All social media accounts in Turkey will now be linked to a government ID number. The global platforms agreed to the system, and it will be implemented after activation with the law by entering parliament, Justice Minister Akın Gürlek said on April 3. Unverified accounts are closed.
“Social media will now be viewed with actual information and personal identity. Let’s motivate the social media companies, we have reached an agreement with them,” Gürlek said. He didn’t specify the companies that signed up.
The plan involves an 11-digit code called TC Kimlik that is assigned to all Turkish citizens at birth and recorded in government databases along with other details such as family information, birth dates, names and biometric information. Ahta Gürlek described anonymous accounts as “disinformation engines and harassers. In the event that someone insults others or engages in a smear campaign on the Internet, the consequences must be felt,” he said.
The official explanation is notwithstanding Turkish history. IP addresses and Internet access logs have already enabled authorities to track back to anonymous users, cybersecurity experts have noted. The government does not want your national ID with each post. It requires you to be aware of it.

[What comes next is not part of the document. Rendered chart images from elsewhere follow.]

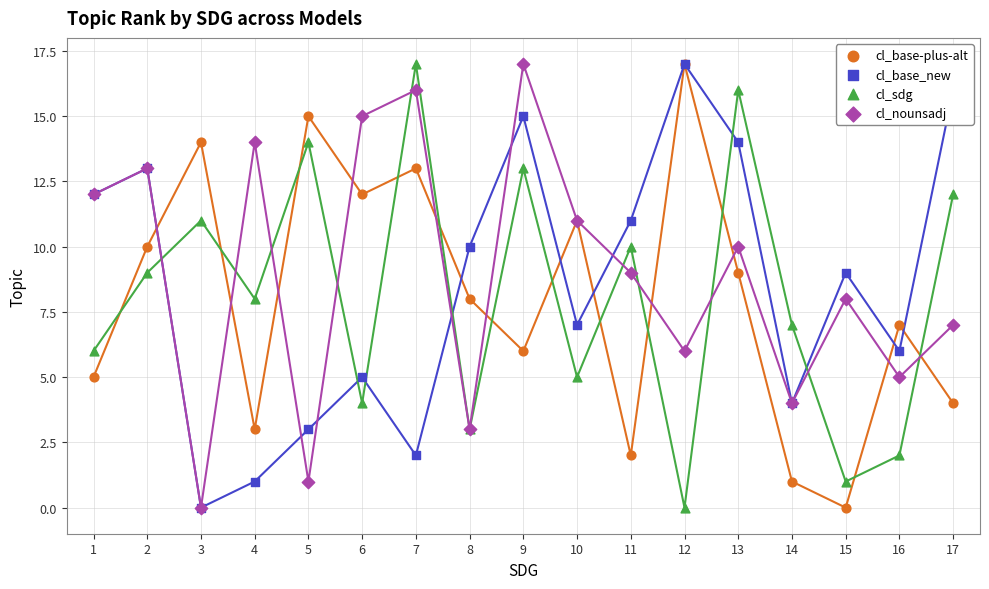

What is the total value across all series at 4?

26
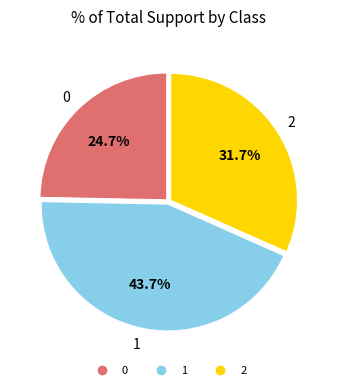

To the nearest percent, what is the combined percentage of 1 and 2?

75%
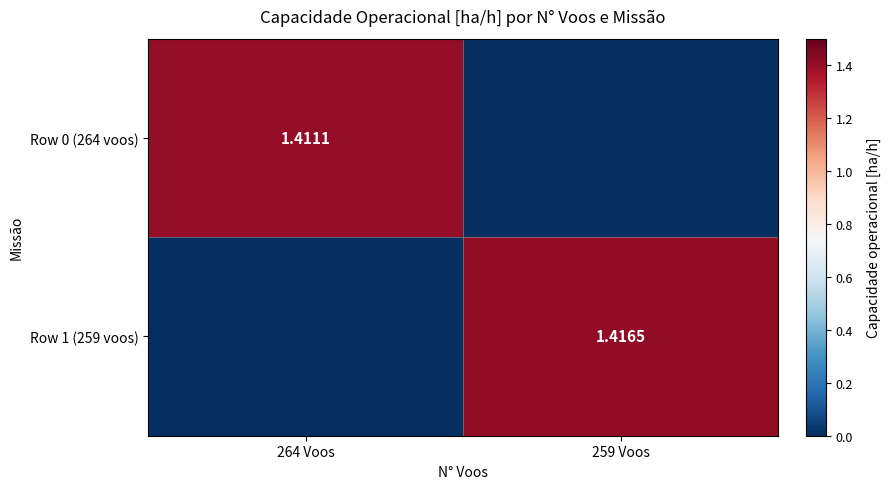

Which series changed the most between 264 Voos and 259 Voos?

Row 1 (259 voos)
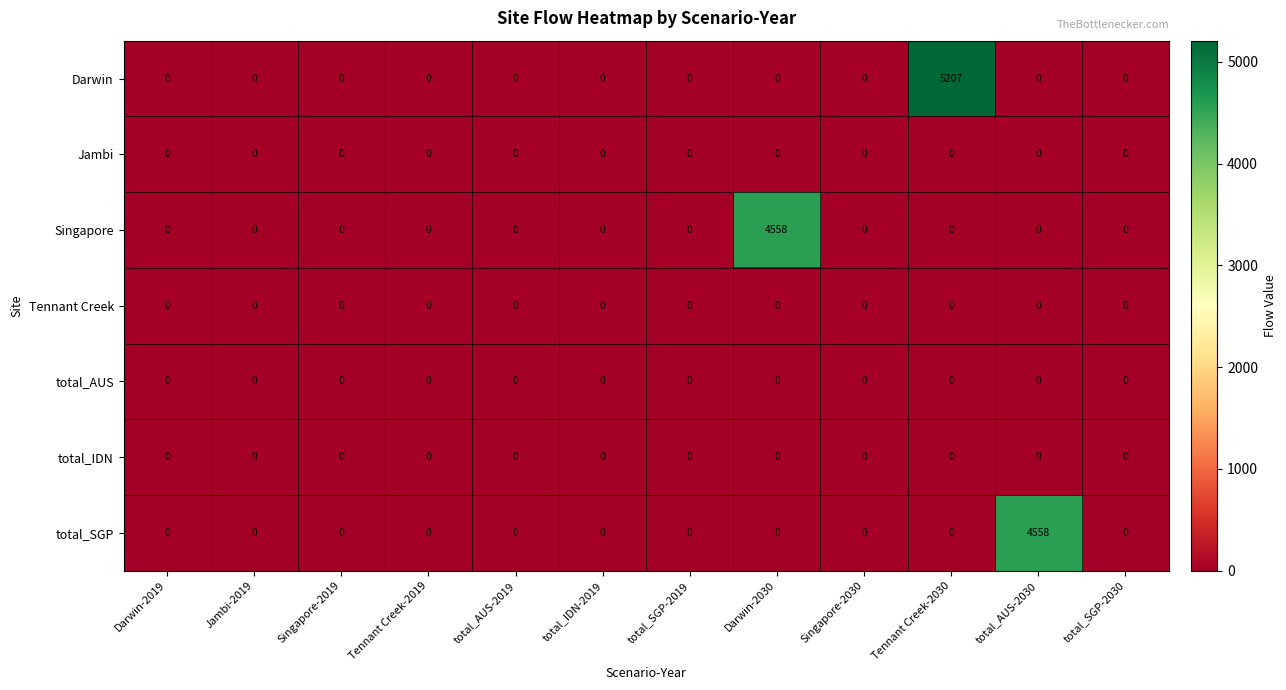

True or false: total_IDN has a value of 0 at Jambi-2019.

True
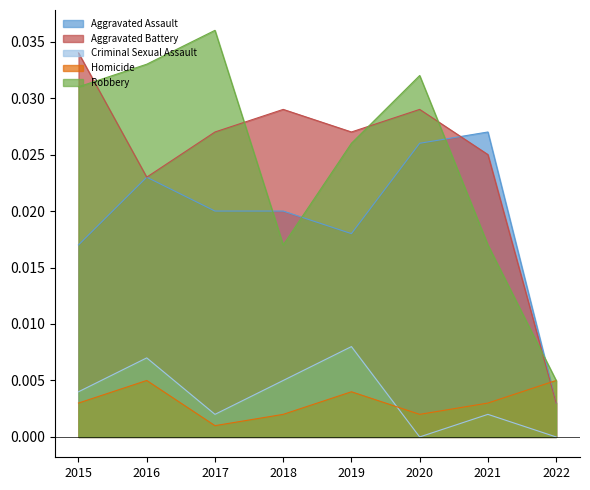

True or false: Robbery and Criminal Sexual Assault cross at least once.

False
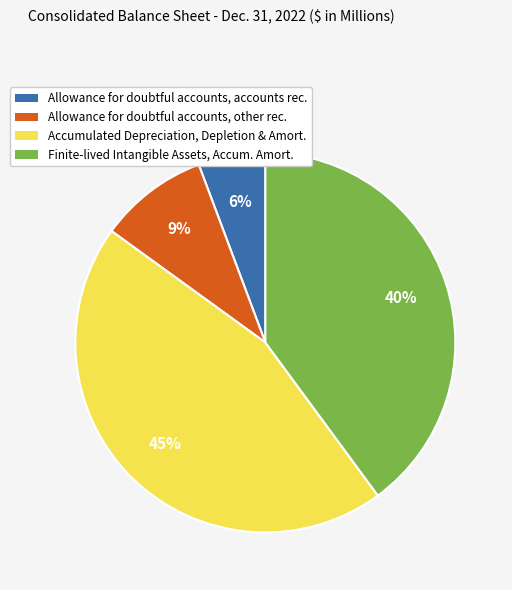

How many slices are in this pie chart?

4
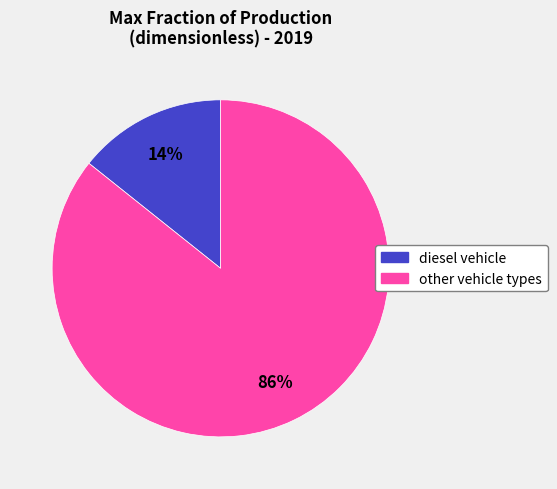

Is there a majority slice in this chart?

Yes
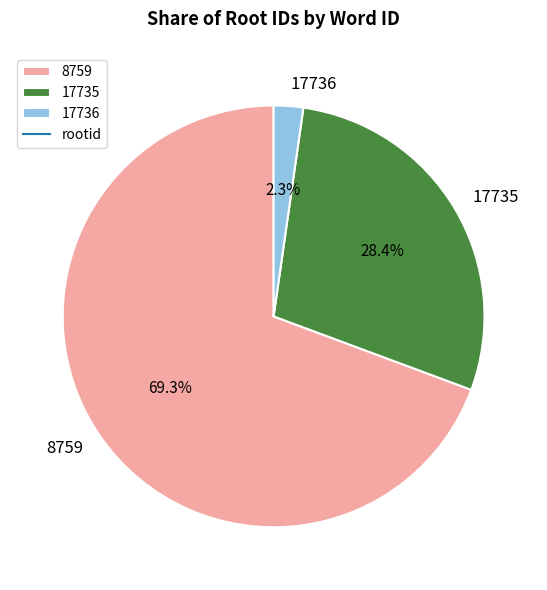

What is the smallest slice in the pie chart?

17736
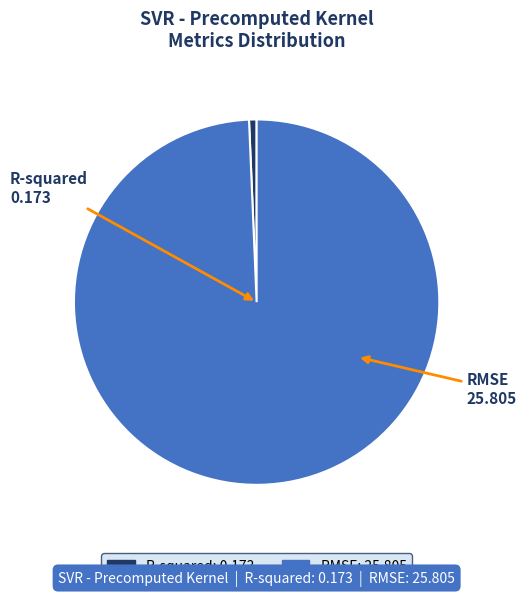

True or false: R-squared accounts for 1% of the total.

True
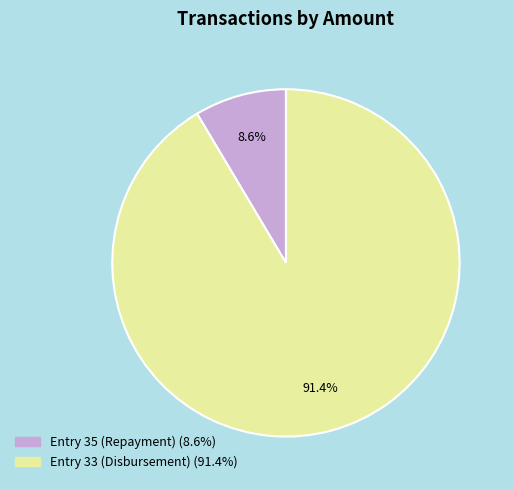

To the nearest percent, what portion does Entry 35 (Repayment) represent?

9%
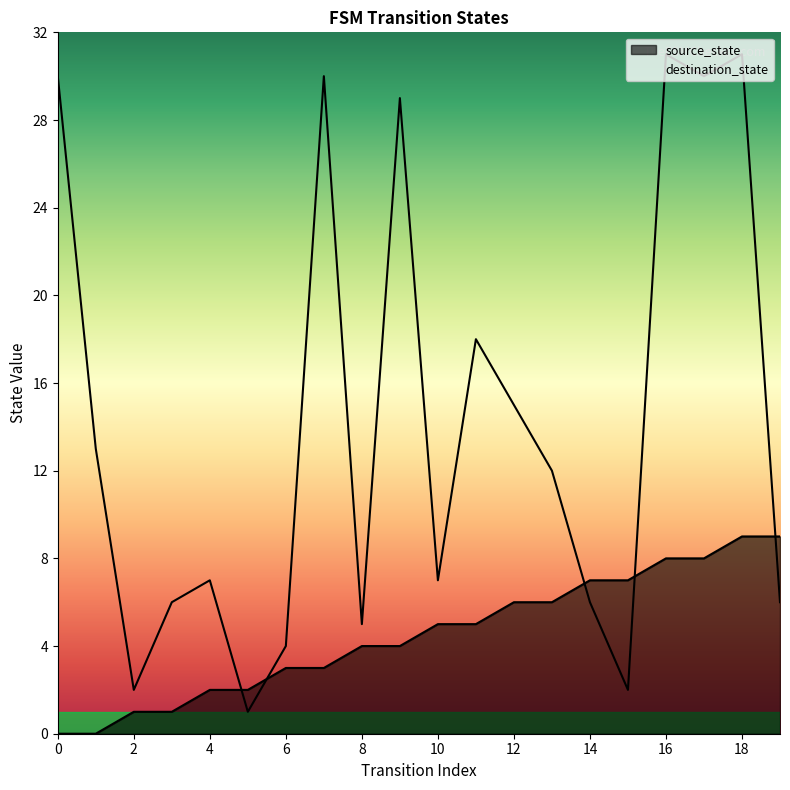

Does the chart display data point markers on the line(s)?

No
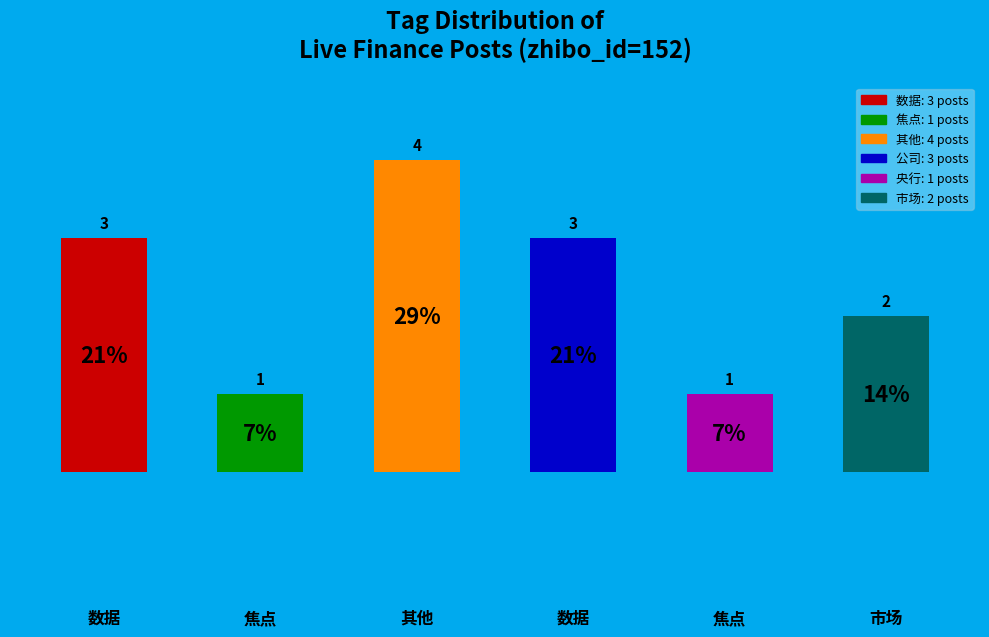

What is the maximum value shown in the chart?

4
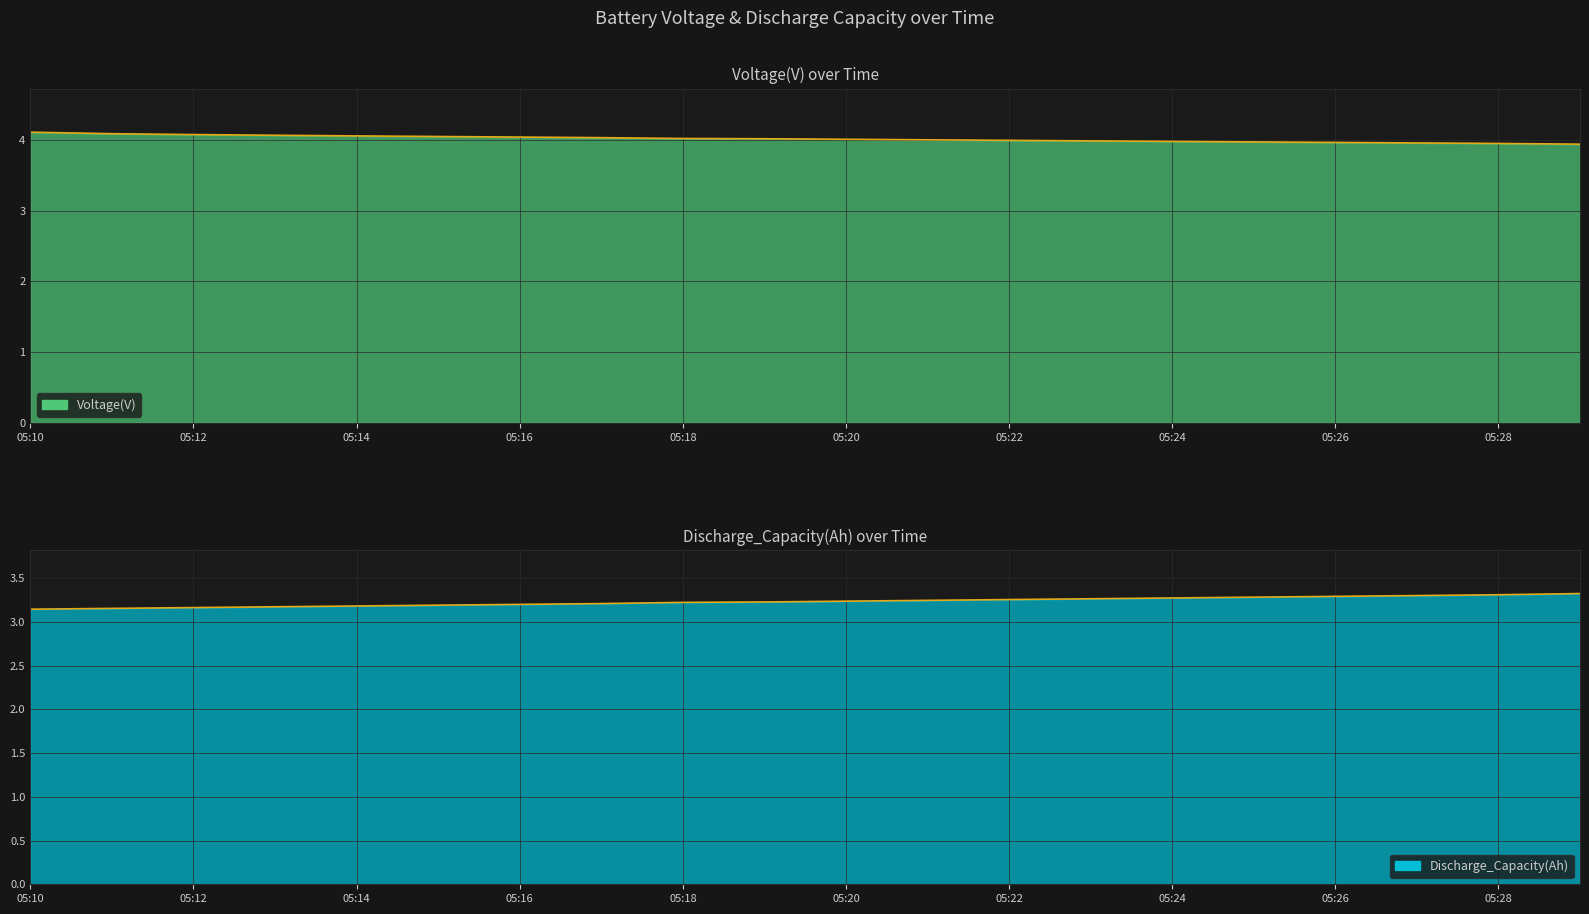

What is the sum of the Voltage(V) values at 05:10 and 05:22?

8.1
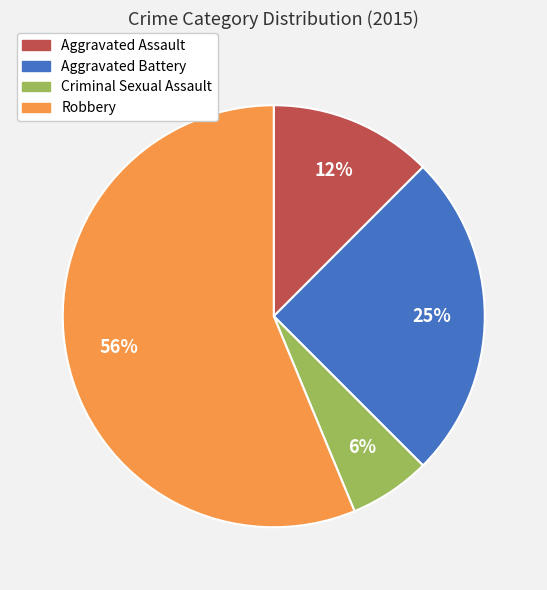

To the nearest percent, what is the combined percentage of Criminal Sexual Assault and Aggravated Battery?

31%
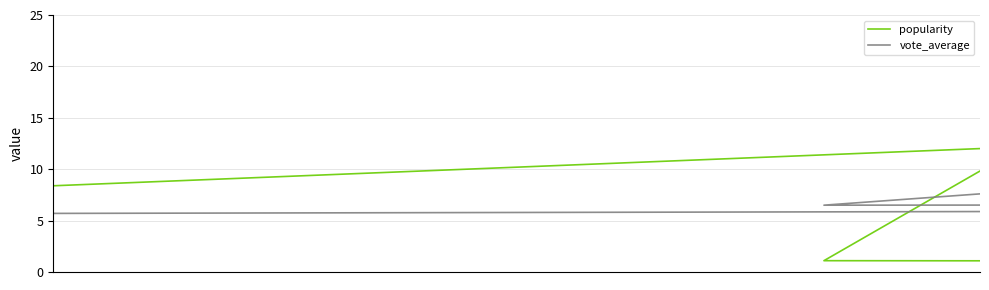

How many data points in vote_average are less than 6?

6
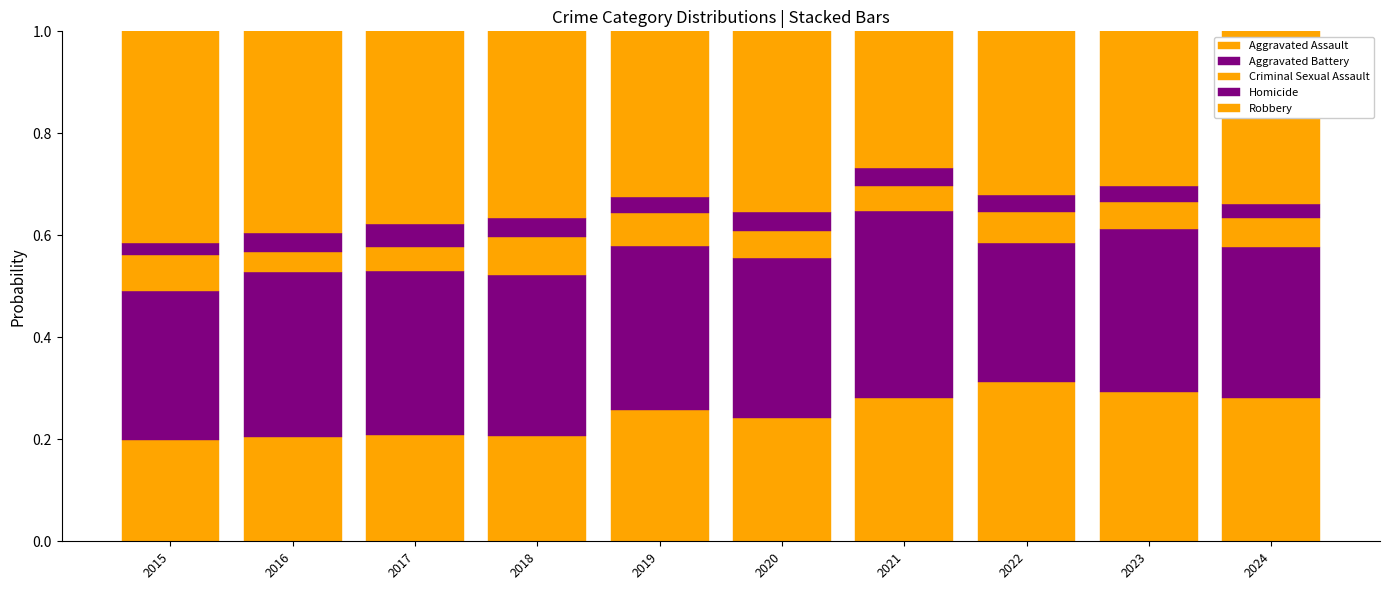

Does the chart contain any negative values?

No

Since 2007, Turkey has blocked more than 1.26 million websites. During 2024, about 17,000 X accounts, 75,000 posts and tens of thousands of items were restricted across its platforms of YouTube, Facebook, and Instagram.
Brief street interviews, conducted by citizens with independent media, have been detained after they are shared online. Street interviews by citizens with independent media have been detained after their clips are circulated online. The Penal Code includes a provision that sends up to three years in jail for the dissemination of information that is deemed misleading; prison time is heavier for anonymous posts, up to five years. Turkish citizens had the ability to express their political opinions anonymously, in one of the few remaining places.
The regulation also only affects Turkey. There is no verification of foreign-operated accounts, which means that disinformation networks with offshore resources continue to operate anonymously, whereas those run by regular Turkish users are not.
Korea, a country with a population of nearly 40 million, implemented a close-to-identical system in 2007. In 2012, the Constitutional Court declared it unconstitutional due to the absence of any significant decrease in harmful content, and the real-name databases were the targets of massive breaches, impacting 35 million citizens. Users just transferred themselves to other platforms.
The same problems exist in Turkey, but with one difference: the courts have gone in a different direction, enforcing laws against online speech.
Gaurang “Gurlek” Gurung, an activist at the TIB, labelled social media as “definitely not a space for freedom.” The system he’s creating shows it.